Selain wartawan, penggiat pers kampus juga turut hadir dalam diskusi tersebut. Aktivis Mimbar Untan Pontianak, Rio, mengaku mengalami akan tetapi, dia bingung akan melapor kemana.

"Kami juga sering mengalami kekerasan. Namun, apa yang harus kami lakukan?," ucapnya, bertanya dalam sesi dikusi di Sekretariat AJI Pontianak, Sabtu.

Sekretaris AJI Pontianak, Marhasak Reinardo Sinaga, menjelaskan diskusi ini menjadi penting karena menjadi jurnalis penuh risiko.

"Diskusi ini penting karena profesi wartawan merupakan satu dari profesi yang kerap menjadi sasaran kekerasan," kata Marhasak Reinardo Sinaga.

Marhasak Reinardo Sinaga mengingatkan, apalagi 2018 adalah tahun politik yang rentan terhadap aksi kekerasan yang bisa saja terjadi pada jurnalis. Untuk itulah, keselamatan tetap yang utama.
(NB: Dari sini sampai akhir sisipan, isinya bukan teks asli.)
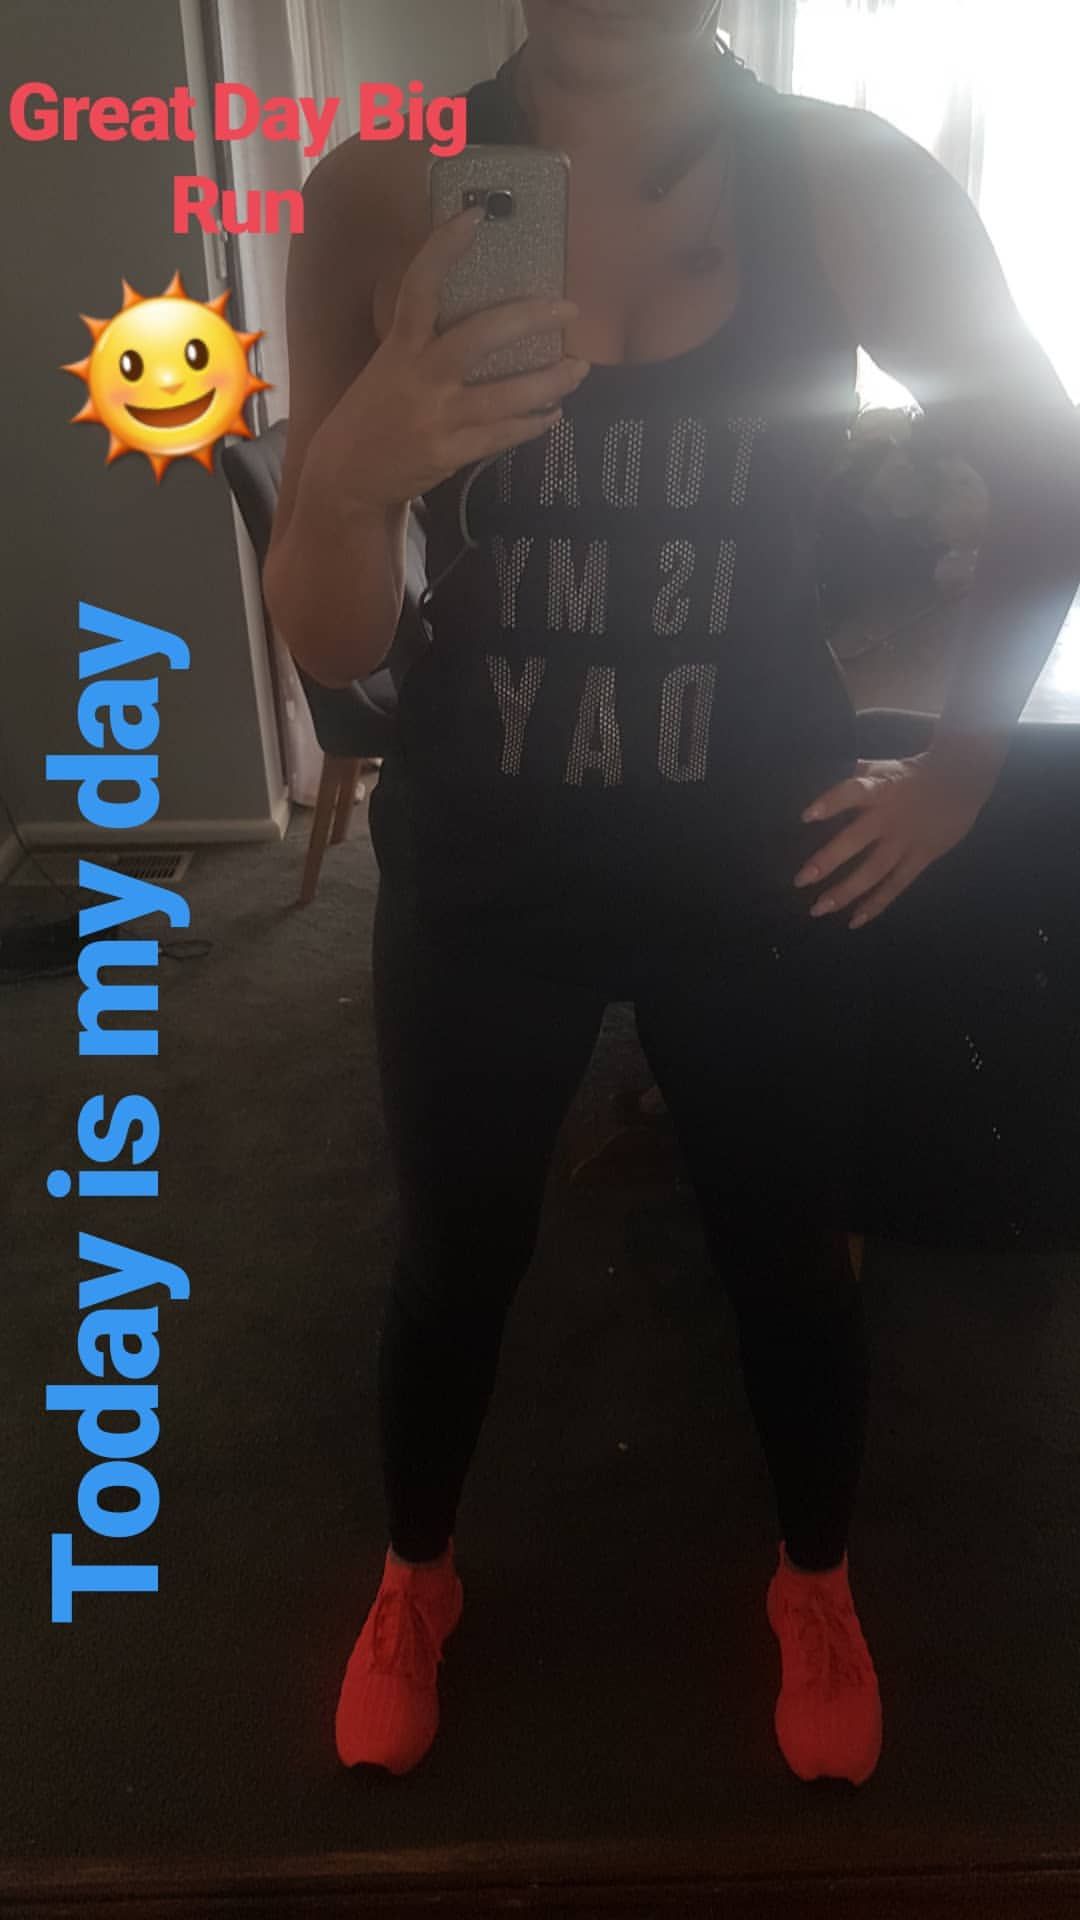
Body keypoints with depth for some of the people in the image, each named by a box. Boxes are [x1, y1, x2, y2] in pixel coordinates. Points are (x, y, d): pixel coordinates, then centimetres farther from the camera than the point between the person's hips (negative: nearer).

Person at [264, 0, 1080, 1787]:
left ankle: (815, 1588, 49)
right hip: (477, 867, 1)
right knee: (454, 1258, 17)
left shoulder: (854, 184, -8)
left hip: (763, 861, 1)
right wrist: (349, 474, -30)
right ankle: (415, 1581, 49)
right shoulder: (381, 199, -8)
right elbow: (327, 640, -9)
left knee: (790, 1257, 17)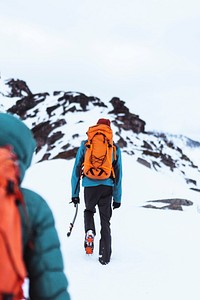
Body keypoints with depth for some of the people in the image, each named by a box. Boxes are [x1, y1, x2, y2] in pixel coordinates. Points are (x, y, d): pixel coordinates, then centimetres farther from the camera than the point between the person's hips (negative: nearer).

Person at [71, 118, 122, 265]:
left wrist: (75, 193, 11)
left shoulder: (85, 145, 9)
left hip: (89, 186, 0)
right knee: (105, 222, 8)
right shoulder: (115, 148, 9)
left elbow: (76, 170, 7)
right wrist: (117, 198, 14)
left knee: (89, 210, 27)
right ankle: (105, 256, 6)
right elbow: (118, 174, 10)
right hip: (107, 187, 0)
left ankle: (89, 231, -2)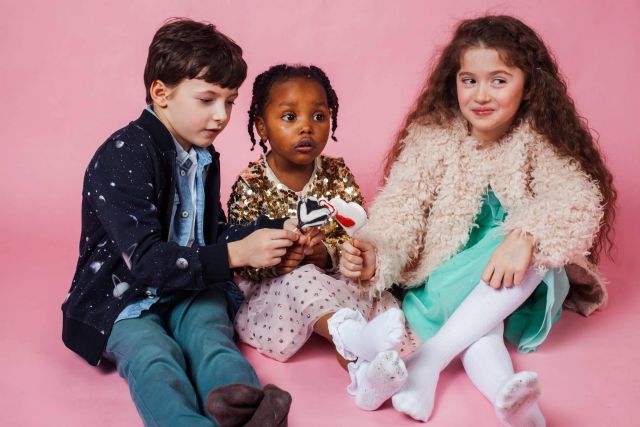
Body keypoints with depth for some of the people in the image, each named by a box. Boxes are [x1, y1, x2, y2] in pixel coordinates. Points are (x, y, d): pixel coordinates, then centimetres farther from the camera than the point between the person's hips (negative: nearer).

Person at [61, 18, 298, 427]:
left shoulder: (203, 157, 11)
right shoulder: (124, 156, -16)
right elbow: (145, 260, -24)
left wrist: (273, 230, 3)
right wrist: (236, 254, -26)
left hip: (192, 289, 6)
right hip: (124, 299, -6)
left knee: (210, 332, -27)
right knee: (155, 356, -35)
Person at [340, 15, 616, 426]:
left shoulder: (541, 143, -6)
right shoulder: (432, 138, -6)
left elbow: (578, 199, -22)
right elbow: (401, 207, -14)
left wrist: (526, 237, -42)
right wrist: (375, 254, -36)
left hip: (522, 283, 0)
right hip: (447, 283, 0)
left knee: (535, 247, -32)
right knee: (480, 329, -31)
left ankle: (427, 358, -34)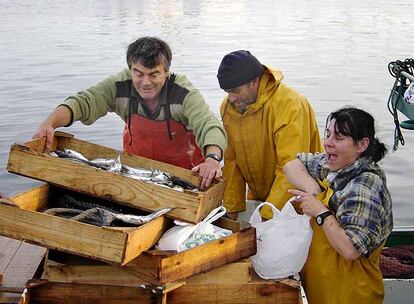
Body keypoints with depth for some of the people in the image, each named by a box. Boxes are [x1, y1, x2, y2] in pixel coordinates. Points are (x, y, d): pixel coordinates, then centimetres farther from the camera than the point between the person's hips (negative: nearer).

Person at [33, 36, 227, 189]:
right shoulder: (120, 87, -21)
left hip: (182, 168, -3)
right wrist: (49, 123, -43)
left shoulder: (184, 94, -29)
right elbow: (84, 102, -24)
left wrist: (212, 158, -62)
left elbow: (209, 126, -40)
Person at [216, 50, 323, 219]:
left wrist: (267, 216, -30)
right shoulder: (228, 107, -4)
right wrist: (233, 209, -4)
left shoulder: (289, 106, -25)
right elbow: (231, 161, 1)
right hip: (258, 198, 5)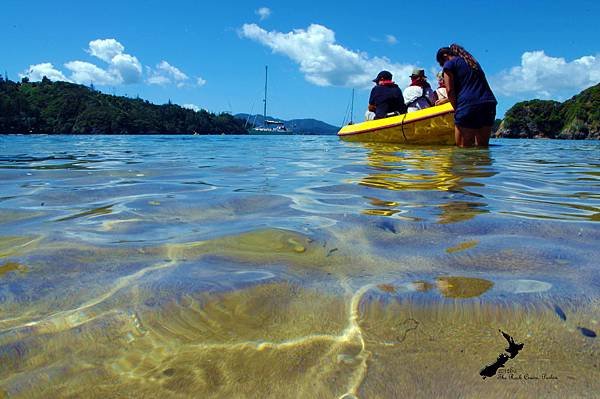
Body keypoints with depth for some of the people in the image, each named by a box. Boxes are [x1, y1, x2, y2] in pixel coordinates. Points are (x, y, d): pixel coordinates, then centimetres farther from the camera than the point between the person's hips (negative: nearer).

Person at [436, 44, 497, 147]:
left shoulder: (449, 64, 7)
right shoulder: (472, 61, 30)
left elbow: (450, 90, -5)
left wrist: (457, 109, 3)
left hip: (468, 105, -7)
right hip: (489, 103, 8)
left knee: (463, 148, -2)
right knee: (482, 146, 10)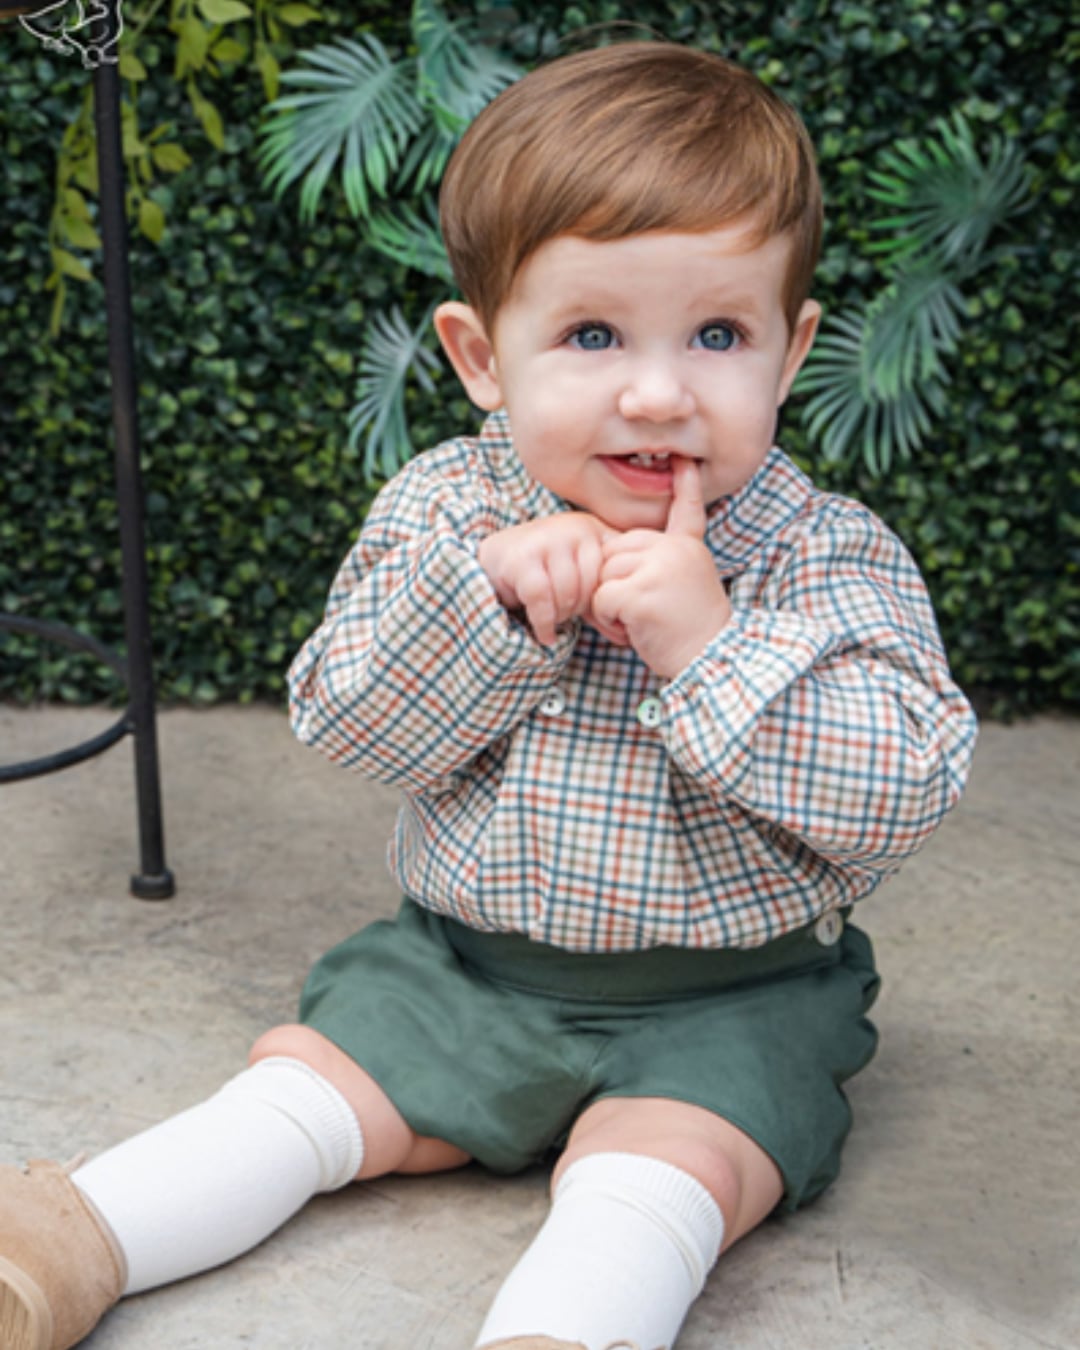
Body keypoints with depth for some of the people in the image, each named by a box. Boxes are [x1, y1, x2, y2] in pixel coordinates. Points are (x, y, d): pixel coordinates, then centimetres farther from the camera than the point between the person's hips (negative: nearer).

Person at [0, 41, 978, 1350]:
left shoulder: (832, 556, -13)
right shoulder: (441, 510, -4)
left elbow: (903, 795, -22)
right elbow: (346, 722, -10)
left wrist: (712, 645, -32)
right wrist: (484, 595, -27)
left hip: (719, 1006, -3)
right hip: (460, 965, 3)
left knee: (659, 1171, -26)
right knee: (299, 1082, -3)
"Tidak ada berita seharga nyawa," ujar Marhasak Reinardo Sinaga.

Jurnalis senior Kalbar, Yan Andria Soe, berkata langkah damai juga salah satu proses. Dia yakin hal itu, karena proses juga harus berjalan.
Yan Andria Soe juga menekankan, ketika meliput bencana harus berhati-hati. Sebab, keselamatan adalah hal utama.

"Bahaya yang datang dari diri kita, itu akan menimbulkan ke kita. Biasanya ini bencana alam. Semisal longsor, dan lain-lain. Sifatnya bisa diprediksi," ucapnya, berpesan.


Ketua Pewarta Foto Indonesia (PFI) Pontianak, Leo Prima, mengaku prihatin atas tindakan kekerasan terhadap wartawan di lapangan.
"Kekerasan terhadap wartawan selalu berulang," kata dia, mengingatkan.